Directions for this task |
Report every line of the entries that contains the word "Joint".

[[ Material for the task open ]]

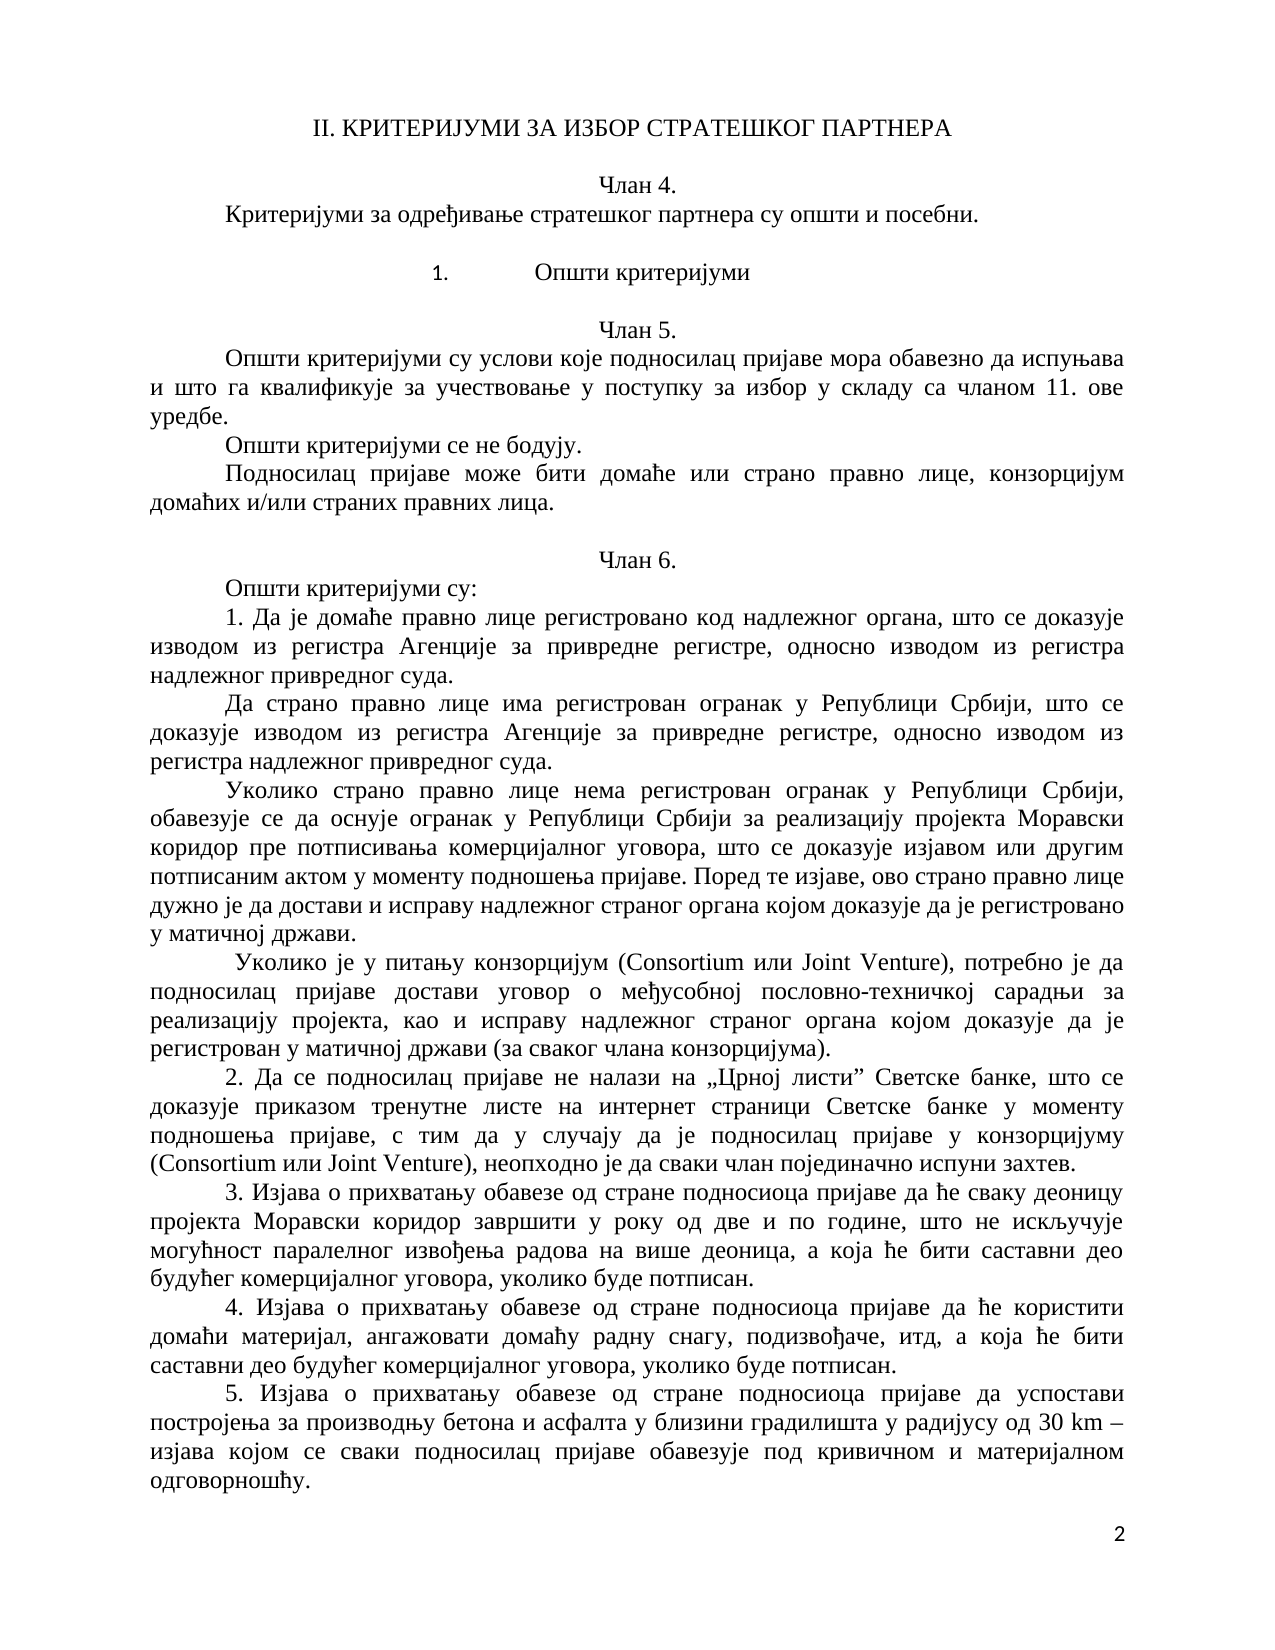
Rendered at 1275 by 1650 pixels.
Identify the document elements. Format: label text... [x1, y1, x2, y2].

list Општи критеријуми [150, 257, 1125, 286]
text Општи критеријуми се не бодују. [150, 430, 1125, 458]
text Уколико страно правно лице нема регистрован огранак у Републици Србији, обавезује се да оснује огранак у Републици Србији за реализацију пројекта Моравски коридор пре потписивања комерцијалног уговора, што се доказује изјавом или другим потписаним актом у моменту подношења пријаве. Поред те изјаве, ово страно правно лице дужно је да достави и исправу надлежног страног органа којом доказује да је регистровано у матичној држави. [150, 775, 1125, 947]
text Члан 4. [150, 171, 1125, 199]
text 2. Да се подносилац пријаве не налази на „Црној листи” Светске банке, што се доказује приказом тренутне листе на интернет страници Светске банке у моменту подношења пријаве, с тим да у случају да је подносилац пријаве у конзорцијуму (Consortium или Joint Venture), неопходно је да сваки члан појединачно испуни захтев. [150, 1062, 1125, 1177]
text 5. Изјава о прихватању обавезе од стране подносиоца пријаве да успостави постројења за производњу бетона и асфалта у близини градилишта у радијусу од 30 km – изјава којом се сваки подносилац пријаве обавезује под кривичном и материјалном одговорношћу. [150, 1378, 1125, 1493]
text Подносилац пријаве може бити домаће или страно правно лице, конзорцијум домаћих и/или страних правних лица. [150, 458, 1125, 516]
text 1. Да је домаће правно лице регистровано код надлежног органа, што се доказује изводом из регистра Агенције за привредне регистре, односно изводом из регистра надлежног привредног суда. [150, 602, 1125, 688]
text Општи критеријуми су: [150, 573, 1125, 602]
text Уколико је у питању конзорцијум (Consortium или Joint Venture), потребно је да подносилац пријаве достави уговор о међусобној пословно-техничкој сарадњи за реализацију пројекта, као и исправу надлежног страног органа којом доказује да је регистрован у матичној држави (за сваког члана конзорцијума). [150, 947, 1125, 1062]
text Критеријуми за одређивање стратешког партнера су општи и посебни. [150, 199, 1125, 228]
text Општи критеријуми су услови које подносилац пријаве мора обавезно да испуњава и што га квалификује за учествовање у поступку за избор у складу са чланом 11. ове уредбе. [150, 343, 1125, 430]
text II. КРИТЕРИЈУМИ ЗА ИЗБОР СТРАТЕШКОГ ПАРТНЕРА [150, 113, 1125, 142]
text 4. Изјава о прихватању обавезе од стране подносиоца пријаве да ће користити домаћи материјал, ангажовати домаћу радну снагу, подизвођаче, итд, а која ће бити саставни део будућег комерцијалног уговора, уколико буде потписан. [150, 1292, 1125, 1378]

[[ Material for the task closed ]]

Finished task |
text 2. Да се подносилац пријаве не налази на „Црној листи” Светске банке, што се доказује приказом тренутне листе на интернет страници Светске банке у моменту подношења пријаве, с тим да у случају да је подносилац пријаве у конзорцијуму (Consortium или Joint Venture), неопходно је да сваки члан појединачно испуни захтев. [150, 1062, 1125, 1177]
text Уколико је у питању конзорцијум (Consortium или Joint Venture), потребно је да подносилац пријаве достави уговор о међусобној пословно-техничкој сарадњи за реализацију пројекта, као и исправу надлежног страног органа којом доказује да је регистрован у матичној држави (за сваког члана конзорцијума). [150, 947, 1125, 1062]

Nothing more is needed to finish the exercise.